Material for the task —

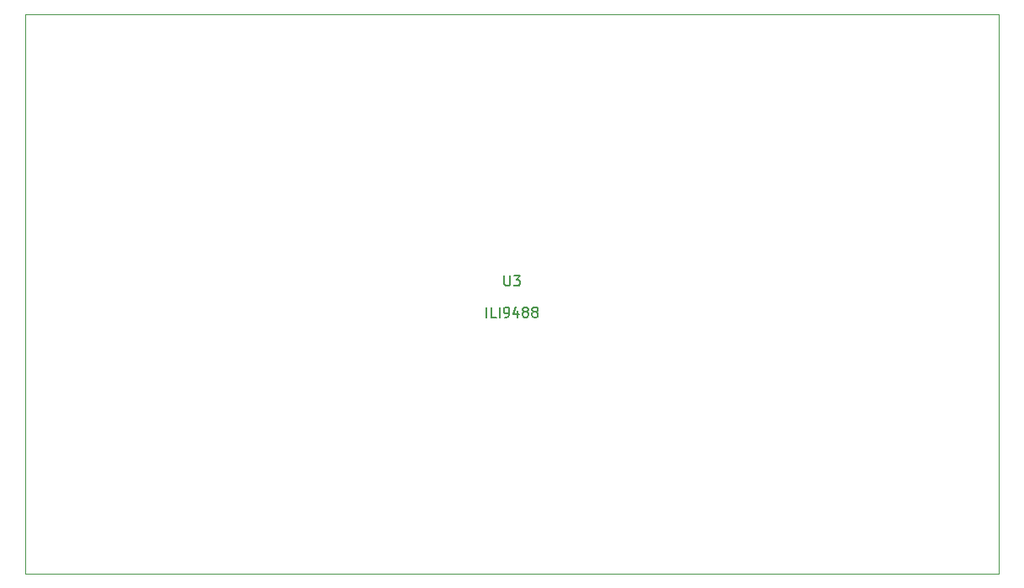
<source format=gbr>
%TF.GenerationSoftware,KiCad,Pcbnew,(5.1.12)-1*%
%TF.CreationDate,2022-08-08T15:47:42+09:00*%
%TF.ProjectId,LCD_module,4c43445f-6d6f-4647-956c-652e6b696361,rev?*%
%TF.SameCoordinates,Original*%
%TF.FileFunction,Legend,Top*%
%TF.FilePolarity,Positive*%
%FSLAX46Y46*%
G04 Gerber Fmt 4.6, Leading zero omitted, Abs format (unit mm)*
G04 Created by KiCad (PCBNEW (5.1.12)-1) date 2022-08-08 15:47:42*
%MOMM*%
%LPD*%
G01*
G04 APERTURE LIST*
%ADD10C,0.120000*%
%ADD11C,0.150000*%
G04 APERTURE END LIST*
D10*
%TO.C,U3*%
X102825001Y-115225001D02*
X102825001Y-87055001D01*
X151825001Y-115225001D02*
X102825001Y-115225001D01*
X200825001Y-87055001D02*
X200825001Y-58885001D01*
X151825001Y-58885001D02*
X200825001Y-58885001D01*
X200825001Y-87055001D02*
X200825001Y-115225001D01*
X102825001Y-87055001D02*
X102825001Y-58885001D01*
X151825001Y-58885001D02*
X102825001Y-58885001D01*
X151825001Y-115225001D02*
X200825001Y-115225001D01*
D11*
X151063096Y-85237381D02*
X151063096Y-86046905D01*
X151110715Y-86142143D01*
X151158334Y-86189762D01*
X151253572Y-86237381D01*
X151444048Y-86237381D01*
X151539286Y-86189762D01*
X151586905Y-86142143D01*
X151634524Y-86046905D01*
X151634524Y-85237381D01*
X152015477Y-85237381D02*
X152634524Y-85237381D01*
X152301191Y-85618334D01*
X152444048Y-85618334D01*
X152539286Y-85665953D01*
X152586905Y-85713572D01*
X152634524Y-85808810D01*
X152634524Y-86046905D01*
X152586905Y-86142143D01*
X152539286Y-86189762D01*
X152444048Y-86237381D01*
X152158334Y-86237381D01*
X152063096Y-86189762D01*
X152015477Y-86142143D01*
X149277381Y-89412381D02*
X149277381Y-88412381D01*
X150229762Y-89412381D02*
X149753572Y-89412381D01*
X149753572Y-88412381D01*
X150563096Y-89412381D02*
X150563096Y-88412381D01*
X151086905Y-89412381D02*
X151277381Y-89412381D01*
X151372620Y-89364762D01*
X151420239Y-89317143D01*
X151515477Y-89174286D01*
X151563096Y-88983810D01*
X151563096Y-88602858D01*
X151515477Y-88507620D01*
X151467858Y-88460001D01*
X151372620Y-88412381D01*
X151182143Y-88412381D01*
X151086905Y-88460001D01*
X151039286Y-88507620D01*
X150991667Y-88602858D01*
X150991667Y-88840953D01*
X151039286Y-88936191D01*
X151086905Y-88983810D01*
X151182143Y-89031429D01*
X151372620Y-89031429D01*
X151467858Y-88983810D01*
X151515477Y-88936191D01*
X151563096Y-88840953D01*
X152420239Y-88745715D02*
X152420239Y-89412381D01*
X152182143Y-88364762D02*
X151944048Y-89079048D01*
X152563096Y-89079048D01*
X153086905Y-88840953D02*
X152991667Y-88793334D01*
X152944048Y-88745715D01*
X152896429Y-88650477D01*
X152896429Y-88602858D01*
X152944048Y-88507620D01*
X152991667Y-88460001D01*
X153086905Y-88412381D01*
X153277381Y-88412381D01*
X153372620Y-88460001D01*
X153420239Y-88507620D01*
X153467858Y-88602858D01*
X153467858Y-88650477D01*
X153420239Y-88745715D01*
X153372620Y-88793334D01*
X153277381Y-88840953D01*
X153086905Y-88840953D01*
X152991667Y-88888572D01*
X152944048Y-88936191D01*
X152896429Y-89031429D01*
X152896429Y-89221905D01*
X152944048Y-89317143D01*
X152991667Y-89364762D01*
X153086905Y-89412381D01*
X153277381Y-89412381D01*
X153372620Y-89364762D01*
X153420239Y-89317143D01*
X153467858Y-89221905D01*
X153467858Y-89031429D01*
X153420239Y-88936191D01*
X153372620Y-88888572D01*
X153277381Y-88840953D01*
X154039286Y-88840953D02*
X153944048Y-88793334D01*
X153896429Y-88745715D01*
X153848810Y-88650477D01*
X153848810Y-88602858D01*
X153896429Y-88507620D01*
X153944048Y-88460001D01*
X154039286Y-88412381D01*
X154229762Y-88412381D01*
X154325001Y-88460001D01*
X154372620Y-88507620D01*
X154420239Y-88602858D01*
X154420239Y-88650477D01*
X154372620Y-88745715D01*
X154325001Y-88793334D01*
X154229762Y-88840953D01*
X154039286Y-88840953D01*
X153944048Y-88888572D01*
X153896429Y-88936191D01*
X153848810Y-89031429D01*
X153848810Y-89221905D01*
X153896429Y-89317143D01*
X153944048Y-89364762D01*
X154039286Y-89412381D01*
X154229762Y-89412381D01*
X154325001Y-89364762D01*
X154372620Y-89317143D01*
X154420239Y-89221905D01*
X154420239Y-89031429D01*
X154372620Y-88936191D01*
X154325001Y-88888572D01*
X154229762Y-88840953D01*
%TD*%
M02*

</source>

Work instruction —
Restate the records above verbatim. Pictures stay out.

Result for this task —
<source format=gbr>
%TF.GenerationSoftware,KiCad,Pcbnew,(5.1.12)-1*%
%TF.CreationDate,2022-08-08T15:47:42+09:00*%
%TF.ProjectId,LCD_module,4c43445f-6d6f-4647-956c-652e6b696361,rev?*%
%TF.SameCoordinates,Original*%
%TF.FileFunction,Legend,Top*%
%TF.FilePolarity,Positive*%
%FSLAX46Y46*%
G04 Gerber Fmt 4.6, Leading zero omitted, Abs format (unit mm)*
G04 Created by KiCad (PCBNEW (5.1.12)-1) date 2022-08-08 15:47:42*
%MOMM*%
%LPD*%
G01*
G04 APERTURE LIST*
%ADD10C,0.120000*%
%ADD11C,0.150000*%
G04 APERTURE END LIST*
D10*
%TO.C,U3*%
X102825001Y-115225001D02*
X102825001Y-87055001D01*
X151825001Y-115225001D02*
X102825001Y-115225001D01*
X200825001Y-87055001D02*
X200825001Y-58885001D01*
X151825001Y-58885001D02*
X200825001Y-58885001D01*
X200825001Y-87055001D02*
X200825001Y-115225001D01*
X102825001Y-87055001D02*
X102825001Y-58885001D01*
X151825001Y-58885001D02*
X102825001Y-58885001D01*
X151825001Y-115225001D02*
X200825001Y-115225001D01*
D11*
X151063096Y-85237381D02*
X151063096Y-86046905D01*
X151110715Y-86142143D01*
X151158334Y-86189762D01*
X151253572Y-86237381D01*
X151444048Y-86237381D01*
X151539286Y-86189762D01*
X151586905Y-86142143D01*
X151634524Y-86046905D01*
X151634524Y-85237381D01*
X152015477Y-85237381D02*
X152634524Y-85237381D01*
X152301191Y-85618334D01*
X152444048Y-85618334D01*
X152539286Y-85665953D01*
X152586905Y-85713572D01*
X152634524Y-85808810D01*
X152634524Y-86046905D01*
X152586905Y-86142143D01*
X152539286Y-86189762D01*
X152444048Y-86237381D01*
X152158334Y-86237381D01*
X152063096Y-86189762D01*
X152015477Y-86142143D01*
X149277381Y-89412381D02*
X149277381Y-88412381D01*
X150229762Y-89412381D02*
X149753572Y-89412381D01*
X149753572Y-88412381D01*
X150563096Y-89412381D02*
X150563096Y-88412381D01*
X151086905Y-89412381D02*
X151277381Y-89412381D01*
X151372620Y-89364762D01*
X151420239Y-89317143D01*
X151515477Y-89174286D01*
X151563096Y-88983810D01*
X151563096Y-88602858D01*
X151515477Y-88507620D01*
X151467858Y-88460001D01*
X151372620Y-88412381D01*
X151182143Y-88412381D01*
X151086905Y-88460001D01*
X151039286Y-88507620D01*
X150991667Y-88602858D01*
X150991667Y-88840953D01*
X151039286Y-88936191D01*
X151086905Y-88983810D01*
X151182143Y-89031429D01*
X151372620Y-89031429D01*
X151467858Y-88983810D01*
X151515477Y-88936191D01*
X151563096Y-88840953D01*
X152420239Y-88745715D02*
X152420239Y-89412381D01*
X152182143Y-88364762D02*
X151944048Y-89079048D01*
X152563096Y-89079048D01*
X153086905Y-88840953D02*
X152991667Y-88793334D01*
X152944048Y-88745715D01*
X152896429Y-88650477D01*
X152896429Y-88602858D01*
X152944048Y-88507620D01*
X152991667Y-88460001D01*
X153086905Y-88412381D01*
X153277381Y-88412381D01*
X153372620Y-88460001D01*
X153420239Y-88507620D01*
X153467858Y-88602858D01*
X153467858Y-88650477D01*
X153420239Y-88745715D01*
X153372620Y-88793334D01*
X153277381Y-88840953D01*
X153086905Y-88840953D01*
X152991667Y-88888572D01*
X152944048Y-88936191D01*
X152896429Y-89031429D01*
X152896429Y-89221905D01*
X152944048Y-89317143D01*
X152991667Y-89364762D01*
X153086905Y-89412381D01*
X153277381Y-89412381D01*
X153372620Y-89364762D01*
X153420239Y-89317143D01*
X153467858Y-89221905D01*
X153467858Y-89031429D01*
X153420239Y-88936191D01*
X153372620Y-88888572D01*
X153277381Y-88840953D01*
X154039286Y-88840953D02*
X153944048Y-88793334D01*
X153896429Y-88745715D01*
X153848810Y-88650477D01*
X153848810Y-88602858D01*
X153896429Y-88507620D01*
X153944048Y-88460001D01*
X154039286Y-88412381D01*
X154229762Y-88412381D01*
X154325001Y-88460001D01*
X154372620Y-88507620D01*
X154420239Y-88602858D01*
X154420239Y-88650477D01*
X154372620Y-88745715D01*
X154325001Y-88793334D01*
X154229762Y-88840953D01*
X154039286Y-88840953D01*
X153944048Y-88888572D01*
X153896429Y-88936191D01*
X153848810Y-89031429D01*
X153848810Y-89221905D01*
X153896429Y-89317143D01*
X153944048Y-89364762D01*
X154039286Y-89412381D01*
X154229762Y-89412381D01*
X154325001Y-89364762D01*
X154372620Y-89317143D01*
X154420239Y-89221905D01*
X154420239Y-89031429D01*
X154372620Y-88936191D01*
X154325001Y-88888572D01*
X154229762Y-88840953D01*
%TD*%
M02*

</source>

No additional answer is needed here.